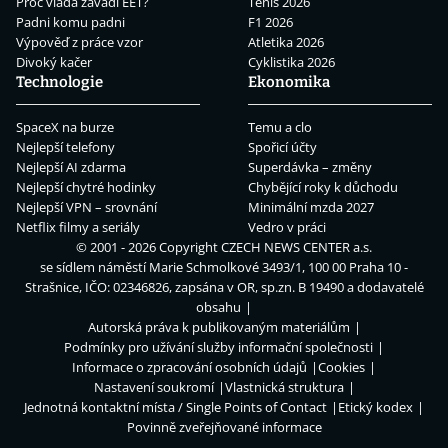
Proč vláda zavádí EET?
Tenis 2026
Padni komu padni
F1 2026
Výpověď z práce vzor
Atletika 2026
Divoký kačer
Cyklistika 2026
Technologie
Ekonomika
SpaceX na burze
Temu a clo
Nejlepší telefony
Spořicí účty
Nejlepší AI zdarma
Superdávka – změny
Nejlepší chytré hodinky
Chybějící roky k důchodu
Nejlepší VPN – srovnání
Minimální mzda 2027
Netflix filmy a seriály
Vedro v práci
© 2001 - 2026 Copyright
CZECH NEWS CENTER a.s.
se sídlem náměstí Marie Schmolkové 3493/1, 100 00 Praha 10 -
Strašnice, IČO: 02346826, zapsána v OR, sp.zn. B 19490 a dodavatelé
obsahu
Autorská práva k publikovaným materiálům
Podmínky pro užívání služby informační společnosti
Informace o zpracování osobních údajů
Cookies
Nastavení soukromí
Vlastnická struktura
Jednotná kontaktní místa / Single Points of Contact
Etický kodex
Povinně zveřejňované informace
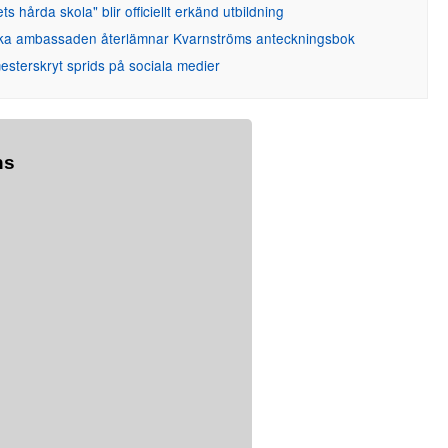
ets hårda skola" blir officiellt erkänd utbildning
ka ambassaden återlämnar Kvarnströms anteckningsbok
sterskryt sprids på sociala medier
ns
○ ○ ○ ○
▶ Your instructions
Please give back exactly the lines of the listing above that run from the one containing "Technologie" through the one containing "Povinně zveřejňované informace", and only those.

▶ Response to this exercise
Technologie
Ekonomika
SpaceX na burze
Temu a clo
Nejlepší telefony
Spořicí účty
Nejlepší AI zdarma
Superdávka – změny
Nejlepší chytré hodinky
Chybějící roky k důchodu
Nejlepší VPN – srovnání
Minimální mzda 2027
Netflix filmy a seriály
Vedro v práci
© 2001 - 2026 Copyright
CZECH NEWS CENTER a.s.
se sídlem náměstí Marie Schmolkové 3493/1, 100 00 Praha 10 -
Strašnice, IČO: 02346826, zapsána v OR, sp.zn. B 19490 a dodavatelé
obsahu
Autorská práva k publikovaným materiálům
Podmínky pro užívání služby informační společnosti
Informace o zpracování osobních údajů
Cookies
Nastavení soukromí
Vlastnická struktura
Jednotná kontaktní místa / Single Points of Contact
Etický kodex
Povinně zveřejňované informace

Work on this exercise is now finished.